Big ambitions for Piece Hall

Sam Mason, chief executive of The Piece Hall, Halifax.
Sam Mason, chief executive of The Piece Hall, Halifax.

When the Piece Hall, Halifax, re-opens its doors next summer, its new chief executive Sam Mason says it will be the focal point of the town and become a key tourist attraction in the north of England.

The £19 million refurbishment will see the 18th century hall transformed into shops, cafes, office and a large town square which will become the venue for large events including music, theatre and an ice rink over the winter months.

Sam Mason, chief executive of The Piece Hall, Halifax.

Sam Mason, chief executive of The Piece Hall, Halifax.

“It’s probably the most exciting job I’ve had in terms of the potential of where it could go,” says Sam, who is bringing expertise from his role as commercial director of the Science Museum and CEO of Brewery Arts, Kendal.

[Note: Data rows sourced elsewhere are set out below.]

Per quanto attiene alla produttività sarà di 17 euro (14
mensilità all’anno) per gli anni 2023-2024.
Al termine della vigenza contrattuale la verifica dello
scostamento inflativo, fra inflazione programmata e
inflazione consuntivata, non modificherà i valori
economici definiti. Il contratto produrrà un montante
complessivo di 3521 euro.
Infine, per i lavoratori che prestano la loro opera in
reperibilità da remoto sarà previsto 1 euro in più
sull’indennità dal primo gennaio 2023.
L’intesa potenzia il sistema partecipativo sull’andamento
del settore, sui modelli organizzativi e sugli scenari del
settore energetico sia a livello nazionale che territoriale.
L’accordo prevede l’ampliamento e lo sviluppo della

“It might be an overused term, but the building is unique in Britain, and around the world there aren’t many buildings that look like this,” says Sam.

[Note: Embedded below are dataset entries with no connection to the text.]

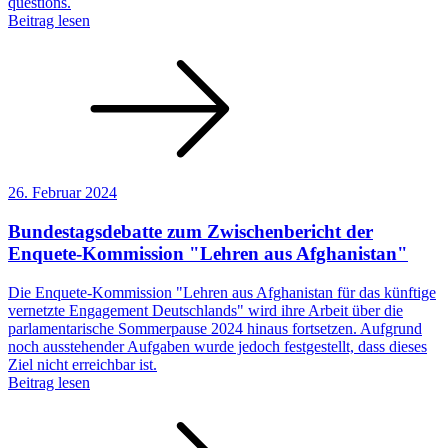
questions.
Beitrag lesen
26. Februar 2024
Bundestagsdebatte zum Zwischenbericht der
Enquete-Kommission "Lehren aus Afghanistan"
Die Enquete-Kommission "Lehren aus Afghanistan für das künftige
vernetzte Engagement Deutschlands" wird ihre Arbeit über die
parlamentarische Sommerpause 2024 hinaus fortsetzen. Aufgrund
noch ausstehender Aufgaben wurde jedoch festgestellt, dass dieses
Ziel nicht erreichbar ist.
Beitrag lesen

“It should be a ‘must do’ visit for anyone coming to the north of England - it should be up there with York and the Lake District as somewhere you need to visit to experience the north of England.”

Sam explains that the attraction for many people to the Piece Hall will be the outdoor events that will run throughout the year, including live music, theatre and cinema.

Sam Mason, chief executive of The Piece Hall, Halifax.

Sam Mason, chief executive of The Piece Hall, Halifax.

“To have an outdoor space like this that can hold three or four thousand people is very rare.

“To have an arena level capacity in such great surroundings - the potential is colossal.

“The beauty we have here is that although you’re still going to be affected by the rain, but there’s no grass and no mud.

“It would be great to reintroduce some of the markets - big event markets where people come from all over to come for that day,” he says.

Artist impression of the Piece Hall

Artist impression of the Piece Hall

“Not many places can do that and have this scale - I think we can make it a ‘must visit’ around Christmas.

“It’s going to be interesting to see how much of an evening culture we can get,” he says.

“Obviously, if you’ve got evening events on that’s quite easy, but it’s about making it a family-orientated town centre evening offer and that’s quite hard to find these days.

“Most town centres feel like no-go areas at night if you’re not 18 to 25 - a lot of town centres feel feral in the evenings.

“We want to take a much more European approach where the natural thing is to go out in the evening with your family,” says Sam.

Although the Piece Hall has received millions of pounds in public money through English Heritage and Calderdale Council, Sam explains that the Piece Hall will be sustainable as a business through its various revenue streams from renting units to businesses, cafes and retailers, to hosting corporate events and festivals.

“It has to be a viable business. I have had many years’ experience as a commercial director, and understand how to run a profitable business,” he says.

“Initially it will need some support because there will be a setup period - my hope that within three years it will be standing alone as a very viable business.

“The trustees I’ve met are canny businessmen and they see how this can be good for Halifax as regeneration tool - I don’t think any of them are interested in something that’s going to eat up public funds to keep running.

“I really hope the people of Halifax are incredibly excited about what this will be.

“What the council have done and the investment from English Heritage is significant, and I think that shows a huge amount of confidence,” he says.

“The fact the council has set up an independent trust is a very significant step - a trust can be a lot quicker than a council to make decisions and get things done.”

He hopes to attract businesses from the creative and cultural sectors and retailers selling unique goods to take up residence in the Piece Hall.

“There is already an interest from businesses wanting to come here - clusters in unique venues generate their own interest,” says Sam.

“You find with creative industries that they want to be gathered together - you always get a lot of cross-business - businesses want to go where things are growing.”

As well as looking to the future, the project will also celebrate the Piece Hall’s rich history with a heritage centre and easy access to the new central library and archive.

“I think people will choose how they want to engage with the Piece Hall,” he says.

“Some people will want to visit it as a key historic monument - that has to be up there with the best experiences in the country.

“I don’t mind how they do it - they could come to have lunch, to experience the beautiful space, to browse the shops or come for an event.

“What I would expect is that everyone in Halifax will have a totally different experience of the Piece Hall - for some it might be where they come to see live music, for others it might be where they come with their family on a Sunday.

“If we can get ties in with Eureka, the Minster, Square Chapel, the other galleries and museums, then families can come and spend a day or even a weekend in Halifax.

“The architecture in Halifax is fantastic and it’s so well-preserved, but I think that it needs the Piece Hall as a focal point.”

The refurbishment of the Piece Hall is scheduled for completion next spring, with a grand opening planned from summer 2016.